▸ **Task statement**
Every line below that contains the word "uncertainty" must be copied.
[[ Entries provided, beginning ]]
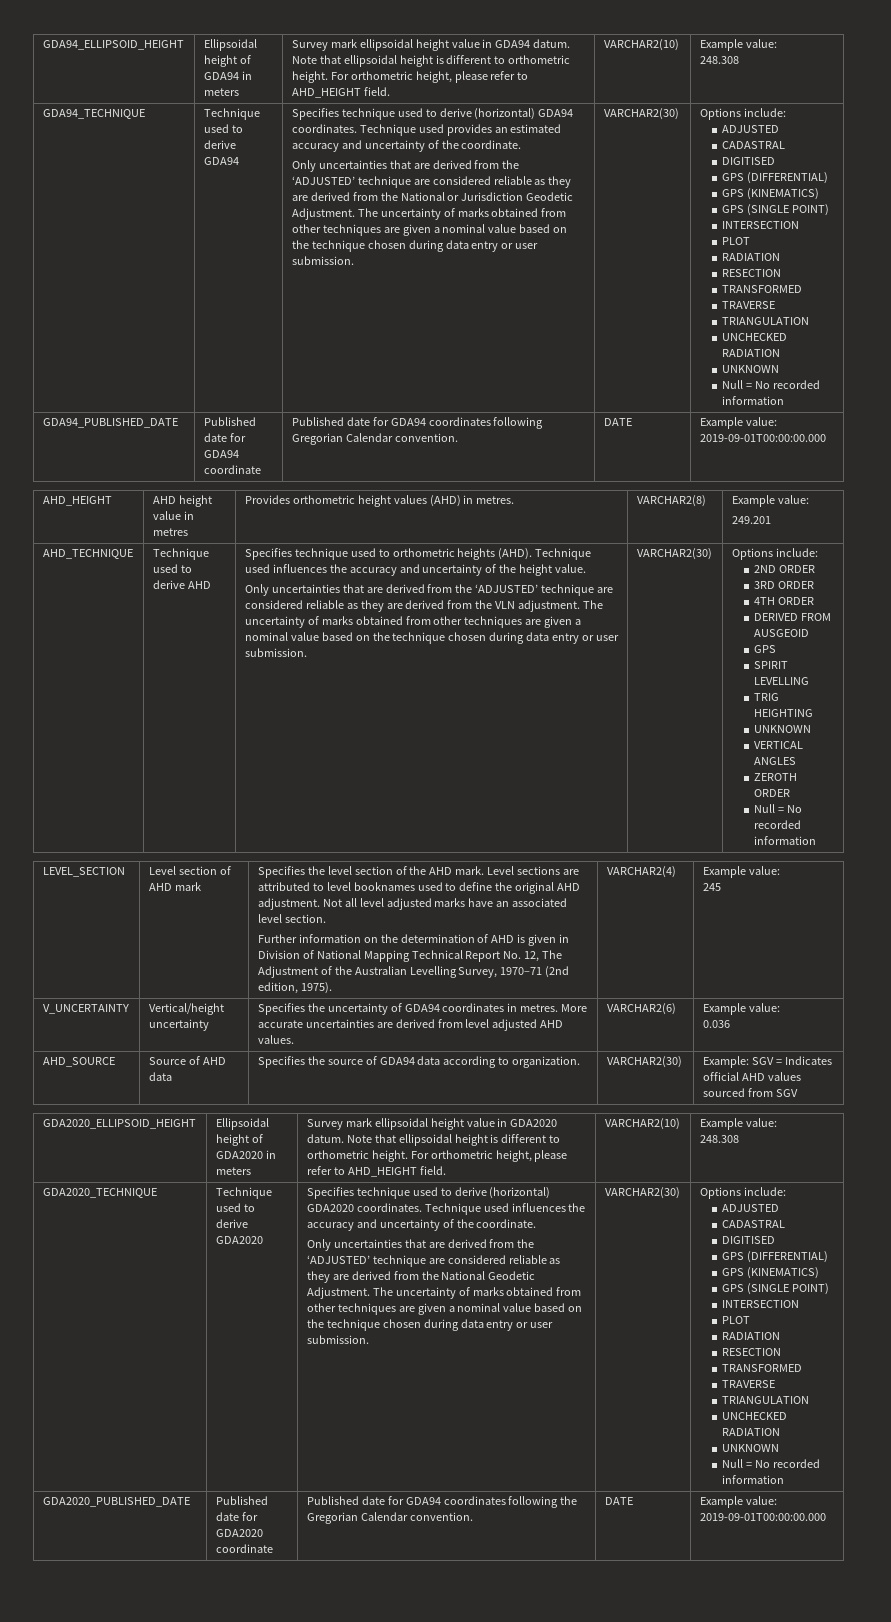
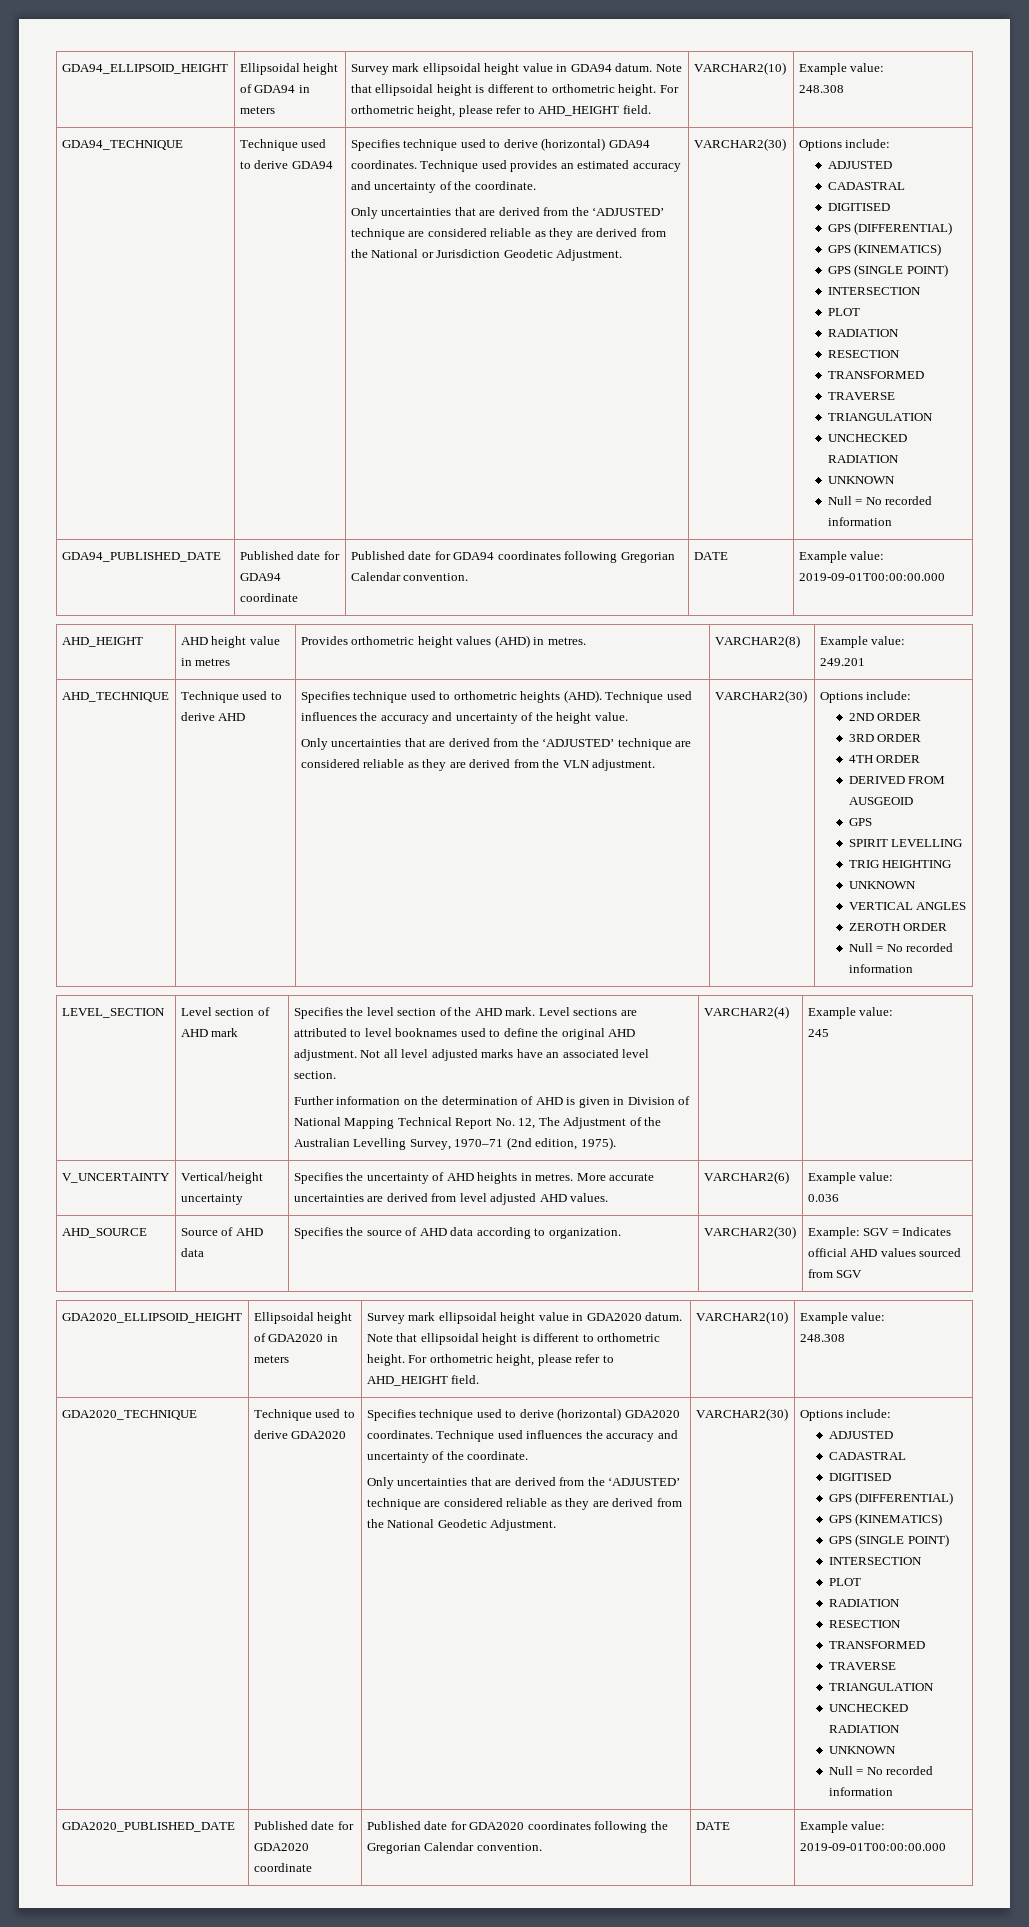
[357,208,567,220] [291,224,568,236] [291,240,539,252] [291,256,354,265] The uncertainty of marks obtained from other techniques are given a nominal value based on the technique chosen during data entry or user submission. -> (623, 255) none
[583,600,604,609] [244,616,582,628] [244,632,620,644] [244,648,307,657] The uncertainty of marks obtained from other techniques are given a nominal value based on the technique chosen during data entry or user submission. -> (656, 765) none
[404,1003,505,1012] GDA94 coordinates -> [446,1172,518,1184] AHD heights
[379,1057,415,1065] GDA94 -> [419,1228,447,1236] AHD
[372,1287,582,1299] [306,1303,583,1315] [306,1319,554,1331] [306,1335,369,1344] The uncertainty of marks obtained from other techniques are given a nominal value based on the technique chosen during data entry or user submission. -> (557, 1525) none
[405,1497,441,1505] GDA94 -> [469,1822,525,1830] GDA2020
[[ Entries provided, end ]]
▸ **Your solution**
[357,208,567,220] [291,224,568,236] [291,240,539,252] [291,256,354,265] The uncertainty of marks obtained from other techniques are given a nominal value based on the technique chosen during data entry or user submission. -> (623, 255) none
[583,600,604,609] [244,616,582,628] [244,632,620,644] [244,648,307,657] The uncertainty of marks obtained from other techniques are given a nominal value based on the technique chosen during data entry or user submission. -> (656, 765) none
[372,1287,582,1299] [306,1303,583,1315] [306,1319,554,1331] [306,1335,369,1344] The uncertainty of marks obtained from other techniques are given a nominal value based on the technique chosen during data entry or user submission. -> (557, 1525) none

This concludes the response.